No joke: FTC boss goes on the Daily Show and is told Apple tried to block her

Land of the Free has lost its way in quest for profits

Comment Generally the head of US government agencies and comedy don't mix, but on Monday night Lina Khan, boss of the Federal Trade Commission, was on the Daily Show recounting how the agency is going after Amazon, Facebook and others over monopolistic practices. She also got evidence of her persona non grata status with Cook & Co.

Khan was welcomed onto the telly news commentary show, chaired once again by Jon Stewart, with cheers from the crowd - again not something many US government officials hear. The exception to this is possibly Rob Joyce, the former White House cybersecurity coordinator and recently retired NSA cybersecurity director, who got a standing ovation at the Shmoocon infosec conference after a presentation on how he hacks Christmas tree lights for fun.

In the 20-minute interview, Khan gave details on an ongoing lawsuit against Amazon's behavior - notably allegedly spamming search results pages and hiking fees on small businesses, which she said was "harming customers."

You can replay her appearance on the Comedy Central / Paramount+ / kinda YouTube program below.

Youtube Video

It was going to be a tough fight, she said, since her watchdog agency has just 1,200 staff and Amazon has "monopoly money," and can throw ten times that number of lawyers at the case. "We're pretty out-gunned but not out-matched," she asserted.

But then Stewart dropped his bombshell: After a two-season podcast series with Apple he told Khan he wanted to get her on the show but Cupertino really wasn't keen.

"Apple asked us not to do it, to have you. They literally said 'please don't talk to her'... I didn't think they cared for you," Stewart said. Khan made an admirable, and nearly successful, attempt to keep a straight face.

Stewart also alleged that Apple refused to let his team make jokes about AI. He quit the podcast abruptly last October, reportedly citing Apple's heavy handed approach to censoring certain topics and guests.

"This just shows the dangers when you concentrate so much power and so much decision-making in a small number of companies," she argued.

"Going back all the way to the founding there was a recognition that in the same way that you need the Constitution to create checks and balances in our political sphere, you also needed the antitrust and anti-monopoly laws to safeguard against concentration of economic power because you don't want an autocrat of trade in the same way you don't want a monarch."

The amount of consolidation in the tech industry is harming competition, she argued. The FTC's case against Meta (started before Khan got the top job) was a case in point - Facebook realized it couldn't defeat Instagram and WhatsApp, so just bought them, she asserted.

So, how's that working out? Pretty good it seems

When Khan was appointed FTC chair in 2021 it must have sent shivers down the spine of many in the tech industry, particularly in Seattle.

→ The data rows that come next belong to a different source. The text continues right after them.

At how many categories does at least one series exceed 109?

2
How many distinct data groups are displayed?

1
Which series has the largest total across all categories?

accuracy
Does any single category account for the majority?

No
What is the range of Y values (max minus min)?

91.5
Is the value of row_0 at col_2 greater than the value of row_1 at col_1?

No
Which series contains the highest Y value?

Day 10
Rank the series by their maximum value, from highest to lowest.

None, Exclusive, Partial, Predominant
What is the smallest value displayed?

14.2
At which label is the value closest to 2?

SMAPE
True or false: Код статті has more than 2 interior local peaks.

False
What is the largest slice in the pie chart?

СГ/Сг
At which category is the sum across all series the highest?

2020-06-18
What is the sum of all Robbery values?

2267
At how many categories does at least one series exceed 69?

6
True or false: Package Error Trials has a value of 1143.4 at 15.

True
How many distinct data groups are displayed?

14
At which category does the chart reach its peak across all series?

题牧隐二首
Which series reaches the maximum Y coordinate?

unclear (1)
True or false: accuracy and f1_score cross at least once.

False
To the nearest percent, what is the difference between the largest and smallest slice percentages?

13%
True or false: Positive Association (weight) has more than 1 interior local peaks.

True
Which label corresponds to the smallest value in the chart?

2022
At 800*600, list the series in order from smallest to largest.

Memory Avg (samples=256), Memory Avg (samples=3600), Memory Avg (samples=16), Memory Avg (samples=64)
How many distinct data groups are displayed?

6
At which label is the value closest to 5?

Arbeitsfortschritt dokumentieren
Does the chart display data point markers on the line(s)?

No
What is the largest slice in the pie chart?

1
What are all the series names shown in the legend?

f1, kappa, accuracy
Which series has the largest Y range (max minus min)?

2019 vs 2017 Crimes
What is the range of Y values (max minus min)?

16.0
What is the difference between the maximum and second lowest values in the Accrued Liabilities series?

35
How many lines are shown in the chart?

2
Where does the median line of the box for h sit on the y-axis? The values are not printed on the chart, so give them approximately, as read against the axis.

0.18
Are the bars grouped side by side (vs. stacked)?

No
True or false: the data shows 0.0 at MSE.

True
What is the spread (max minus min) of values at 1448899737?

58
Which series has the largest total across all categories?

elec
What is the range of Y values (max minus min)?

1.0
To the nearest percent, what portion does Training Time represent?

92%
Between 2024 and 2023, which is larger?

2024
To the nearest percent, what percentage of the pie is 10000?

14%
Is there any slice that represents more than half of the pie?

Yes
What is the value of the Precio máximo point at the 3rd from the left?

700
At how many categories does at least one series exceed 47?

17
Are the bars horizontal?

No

Her 2017 paper [PDF] titled "Amazon's antitrust paradox" lays out the case that too few players exert a disproportionate amount of power in the tech industry.

And while traditionally monopolies were thought of as a single company dominating the industry (cough, Microsoft in the 1990s), customers are still shafted if even a few businesses corner a market.

As an immigrant to Silicon Valley and the San Francisco Bay Area it is astonishing to this humble vulture that this free-market nation is anything but in so many areas. Though it depends on where one lives, good luck getting a decent, healthy choice of ISP or cellphone carrier. And for a region that is a major tech hub of America the internet speeds and prices came as a rude shock.

Coming from Europe where telcos fight for your business, the change was remarkable. This hack may have been somewhat terse with a Verizon staffer trying to tell me that paying for text messages (an engineering function that carries the most minimal of data loads) was cheap at the price of just $5 a month. But with so little choice such predatory pricing is possible.

So far, the FTC appears to be getting much more muscular in going after alleged monopolistic practices, and it's about time. Frankly it's insane that an agency with such an important role in ensuring fair and open markets has such tiny staffing levels and funding.

But while the regulator is small it does have legal powers, and is increasingly asserting them. The question is how far can they be pushed, and with what consequences.

On The Register, when folks get fined we generally cite the sometimes large figures involved as a proportion of current profit, to give some perspective. When the FTC imposed a $5bn fine on Facebook back in 2019 over the Cambridge Analytica scandal, for example, that amounted to one percent of its market cap. Zuckerberg must have been shaking in his sneakers.

And this was the point Khan made: "Over the last couple of decades we've seen how businesses can just treat fines as a cost of doing business. And we need to make sure we're actually deterring illegal behavior."